» **Travail à faire**:
1. Indiquez si chacune des affirmations suivantes est conforme à l'extrait sur les négociations climatiques de Paris. Répondez par oui ou par non, puis citez à l'identique les mots du texte qui permettent de trancher.
(a) Les États-Unis ont fait connaître leur position sur les 100 milliards de dollars en séance plénière.
(b) Le projet présenté ce matin modifie peu le texte précédent.
(c) L'accord prévoit une hausse des moyens dès 2025 par rapport aux engagements de 2020.
2. Restituez fidèlement le passage de l'extrait sur les négociations climatiques de Paris qui commence par les mots contenant « Tout à coup le » et se termine par « quelle manière ? ».

» **Extrait du document**:
........
Jusqu'à hier, tout s’orientait comme il se doit et puis tout à coup, un accident : les Etats-Unis annoncent qu’ils ne veulent plus que les 100 milliards de dollars (d’aide aux pays les plus démunis, ndlr) soit stipulés dans le texte d’accord, mais qu’ils veulent les inclure dans la décision (l’accord ayant une valeur contraignante, contrairement à la décision). Ils n'ont rien dit en plénière ; c'est un coup d'éclat qu'ils ont fait dans une réunion bilatérale.
Tout à coup le processus se trouvait déséquilibré : jusque-là, on demandait aux 195 pays de la planète de s’impliquer avec, en contrepartie, la mise à disposition des moyens technologiques, mais surtout financiers nécessaires. Là, on maintient les obligations des pays les moins riches, mais on retire les financements. La symétrie est rompue – par une décision politique. Les Etats-Unis avaient-ils prémédité leur décision pour pulvériser le processus à la dernière minute ? Difficile de le dire - il n'y a pas si longtemps que cela, un coup de colère des Etats-Unis suffisait à pétrifier le monde... Mais ce matin, la présidence française semble avoir réussi à « rattraper le coup ».
De quelle manière ?
Dans le projet présenté ce matin, relativement peu de choses ont été changées par rapport au texte précédent. Ce sont les formulations les plus claires et nettes qui ont été retenues, mais sans grosses modifications. L’énorme changement, c’est le ton de la réunion de Paris de ce matin. Fabius, puis Ban Ki-moon et Hollande, passant outre les règles des Nations unies usuelles, ont invoqué l’intérêt supérieur de l’humanité, qui doit passer avant la recherche d'un centre de gravité entre les Etats. Autrement dit : « Là où vous n’avez pas tranché, nous l’avons fait dans ce texte. » Ce faisant, ils ont renforcé l’objectif d’ambition.
Ils ont répondu à l’affaiblissement des moyens par un renforcement du discours politique. Les discours forts de Fabius et Hollande étaient chargés de chaleur et d’émotion, en insistant sur 1,5 degré au lieu de 2 degrés. L’affaiblissement des moyens n’est pas non plus total, puisque l’accord prévoit d’augmenter les moyens dès 2025 par rapport aux engagements de 2020 - une hausse inscrite dans l’accord.
Alors 2 degrés ou 1,5 degré ?
Dans l’optique de mettre fin aux tergiversations et d’opter pour un objectif fort à Paris sur lequel on ne reviendra plus, les dirigeants ont fait preuve d’un volontarisme politique un peu dangereux, car d’un point de vue scientifique, on ne sait pas comment faire pour limiter le réchauffement à 1,5°. Il y a aussi la question des moyens qui pose problème : que faire concrètement d’ici 2020 pour limiter le réchauffement ? Puis que faire pour 2025 ?
........
» **Données de départ**:
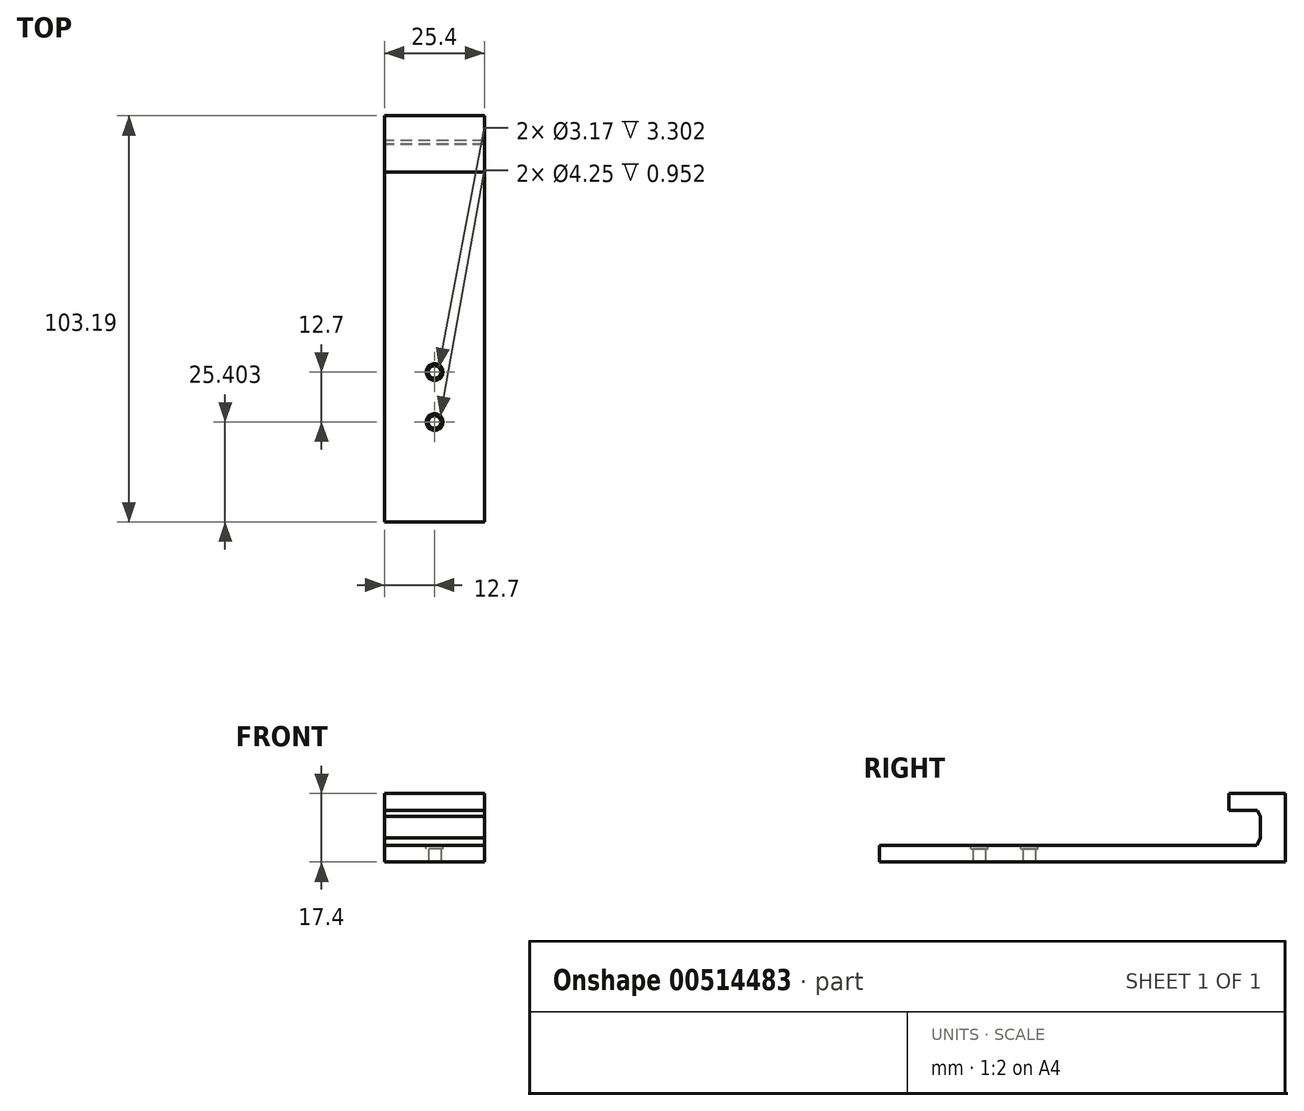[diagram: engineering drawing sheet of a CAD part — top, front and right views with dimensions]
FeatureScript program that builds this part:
........
» **Réponses attendues**:
1.
(a) Non : « Ils n'ont rien dit en plénière ; c'est un coup d'éclat qu'ils ont fait dans une réunion bilatérale. »
(b) Oui : « relativement peu de choses ont été changées par rapport au texte précédent »
(c) Oui : « l’accord prévoit d’augmenter les moyens dès 2025 par rapport aux engagements de 2020 »

2.
Tout à coup le processus se trouvait déséquilibré : jusque-là, on demandait aux 195 pays de la planète de s’impliquer avec, en contrepartie, la mise à disposition des moyens technologiques, mais surtout financiers nécessaires. Là, on maintient les obligations des pays les moins riches, mais on retire les financements. La symétrie est rompue – par une décision politique. Les Etats-Unis avaient-ils prémédité leur décision pour pulvériser le processus à la dernière minute ? Difficile de le dire - il n'y a pas si longtemps que cela, un coup de colère des Etats-Unis suffisait à pétrifier le monde... Mais ce matin, la présidence française semble avoir réussi à « rattraper le coup ».
De quelle manière ?